Palmer Esker Wheeler
1904-1983
Palmer Esker Wheeler, who was born on July 11, 1904, at
Millport, AL, in a four room log cabin, the third child of
William David and Gertrude Jane Tate Wheeler. For the next
few years, the family lived on five different farms in the
community of Simmon Town near the old Pollard school house,
but when Palmer was thirteen they moved to a farm near
Columbus, MS.
Then in 1922, they moved to southeastern Oklahoma, where
Palmer attended Southeastern Teachers College at Durant,
OK, for one year. Times were hard, so when he was offered a
job with the Stamps-Baxter Company, he took it.
The Palmers had been a singing family, the children having
been tutored in music by their father, and by 1924 the
whole family had made music their vocation. That year,
Palmer took his first harmony class from N. W. Allphin at
Whitesboro, TX, and went on to have other training in music
at such schools as the Stamps School of Dallas, TX, and the
Vaughan School of Music at Lawrenceburg, TN, and with such
teachers as R. B. Vaughan, G. K. Vaughan, W. B. Walbert, C.
C. Stafford, and Homer Rodeheaver. However, to pay the
bills and continue their lessons, the family sometimes had
to pick cotton, work in the hay, or do other jobs of that
nature. In 1925, Wheeler taught his first singing school.
Two years later, in 1927, Palmer joined the Stamps Quartet
with his brothers J. E. and Roy. This soon became the
famous Stamps All-Star Quartet with Frank Stamps singing
the bass. The group made records for Victor in 1927 and
1928, but the Depression separated them, and Palmer spent
1930 through 1933 in Kentucky teaching singing schools,
singing for religious meetings, and working with the
Sunshine Quartet.
On June 21, 1929, he married Lena Bandy of Scottsville, KY,
and that same year was baptized into Christ by Clarence
Williams at Hugo, OK. Later, Lena was baptize by G. K.
Wallace at Wheeler, TX. In 1935, Wheeler joined the Vaughan
Quartet and sang first tenor in this famous group with
Keiffer Vaughan, John Cook, and Jim Waits for nearly three
and a half years, gaining the distinctive title of "The
Golden Voice Tenor of Tennessee" in the middle 1930s, but
left to teach music in the public schools.
For two years, Wheeler was Director of Music at
Freed-Hardeman College, but left that work to go into
fulltime evangelistic song leading. After that, he taught
in more than 500 singing schools, and led singing in
meetings with N. B. Hardeman, G. C. Brewer, E. R. Harper,
and Foye E. Wallace, Jr. This work took him into 27 states
from San Francisco, CA, to Washington, DC.

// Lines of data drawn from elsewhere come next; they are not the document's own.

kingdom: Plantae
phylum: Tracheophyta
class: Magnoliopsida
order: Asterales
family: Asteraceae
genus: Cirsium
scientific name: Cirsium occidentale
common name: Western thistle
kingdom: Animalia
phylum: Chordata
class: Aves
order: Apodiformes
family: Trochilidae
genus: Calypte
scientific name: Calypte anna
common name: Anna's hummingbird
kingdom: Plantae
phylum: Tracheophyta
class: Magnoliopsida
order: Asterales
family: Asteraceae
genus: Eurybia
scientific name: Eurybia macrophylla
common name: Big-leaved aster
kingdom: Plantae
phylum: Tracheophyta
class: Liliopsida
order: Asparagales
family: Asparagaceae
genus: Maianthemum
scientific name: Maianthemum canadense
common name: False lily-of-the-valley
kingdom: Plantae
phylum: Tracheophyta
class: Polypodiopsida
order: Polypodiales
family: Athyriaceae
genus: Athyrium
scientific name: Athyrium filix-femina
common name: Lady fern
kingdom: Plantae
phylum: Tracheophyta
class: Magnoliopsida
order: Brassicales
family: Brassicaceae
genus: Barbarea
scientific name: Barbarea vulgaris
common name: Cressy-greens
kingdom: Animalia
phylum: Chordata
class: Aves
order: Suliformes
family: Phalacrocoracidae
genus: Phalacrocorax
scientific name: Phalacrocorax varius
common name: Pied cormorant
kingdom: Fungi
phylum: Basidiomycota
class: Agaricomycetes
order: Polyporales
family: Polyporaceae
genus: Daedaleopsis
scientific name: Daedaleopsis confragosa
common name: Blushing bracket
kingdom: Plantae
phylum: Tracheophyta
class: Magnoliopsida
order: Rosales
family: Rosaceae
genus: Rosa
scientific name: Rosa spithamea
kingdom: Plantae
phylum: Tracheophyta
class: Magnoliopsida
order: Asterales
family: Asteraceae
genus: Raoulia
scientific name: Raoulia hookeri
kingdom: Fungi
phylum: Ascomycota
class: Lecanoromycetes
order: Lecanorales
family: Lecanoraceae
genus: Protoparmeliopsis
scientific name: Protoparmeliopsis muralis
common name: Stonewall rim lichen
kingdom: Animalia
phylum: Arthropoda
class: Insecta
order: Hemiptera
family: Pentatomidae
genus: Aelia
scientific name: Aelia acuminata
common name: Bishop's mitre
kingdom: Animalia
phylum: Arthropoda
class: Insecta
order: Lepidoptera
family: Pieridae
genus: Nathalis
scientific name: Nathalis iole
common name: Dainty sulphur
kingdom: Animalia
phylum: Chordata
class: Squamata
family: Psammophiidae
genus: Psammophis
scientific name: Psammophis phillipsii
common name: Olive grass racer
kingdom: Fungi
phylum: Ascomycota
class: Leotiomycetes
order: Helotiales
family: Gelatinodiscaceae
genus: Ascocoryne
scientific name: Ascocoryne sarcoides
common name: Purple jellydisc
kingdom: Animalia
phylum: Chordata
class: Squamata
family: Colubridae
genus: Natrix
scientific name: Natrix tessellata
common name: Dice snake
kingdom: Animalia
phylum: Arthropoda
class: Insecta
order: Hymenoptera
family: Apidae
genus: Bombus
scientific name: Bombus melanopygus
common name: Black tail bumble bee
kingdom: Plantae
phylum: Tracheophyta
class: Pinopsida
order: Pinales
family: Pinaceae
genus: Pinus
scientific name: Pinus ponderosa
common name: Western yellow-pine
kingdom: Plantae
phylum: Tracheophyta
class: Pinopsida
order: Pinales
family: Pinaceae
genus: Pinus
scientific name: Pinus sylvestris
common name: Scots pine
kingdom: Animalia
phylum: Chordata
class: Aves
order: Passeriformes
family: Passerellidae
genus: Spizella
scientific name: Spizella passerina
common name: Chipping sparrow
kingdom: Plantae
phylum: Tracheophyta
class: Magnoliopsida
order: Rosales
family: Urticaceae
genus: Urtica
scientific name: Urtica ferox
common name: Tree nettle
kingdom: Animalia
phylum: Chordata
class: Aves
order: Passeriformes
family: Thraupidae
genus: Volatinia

Credited with more than fifty songs, many of them for
children, Wheeler edited a 1955 book Youth Melodies and
Action Songs, with 148 selections, "designed for the
edification of our youth, to be used especially in Vacation
Bible Schools, Singing Schools, Song Drills and Chorus
Work." The song of which he said that he was the proudest
was the books of the New Testament which he set to music. I
can also recall singing this song frequently in Bible
classes and vacation Bible schools, and even now whenever I
say the books of the New Testament, its melody still runs
through my mind. "Matthew, Mark, Luke, and John; Acts, and
the letter to the Romans...." The Great Christian Hymnal
No. 2, edited by Tillit S. Teddlie, contains another song
by Wheeler entitled "Unity in Christ," which also had
appeared in Youth Melodies and Action Songs.
A 1970 invitation song by Wheeler, "Tomorrow May Be Too
Late," was included in Alton H. Howard's 1971 Songs of the
Church and has become fairly popular. For many years,
Wheeler lived in Dallas, TX, until his death there on Jan.
8, 1983. His son, Tommy Wheeler, born 1931, and a cousin,
Max Wheeler, born in 1932, are also songwiters.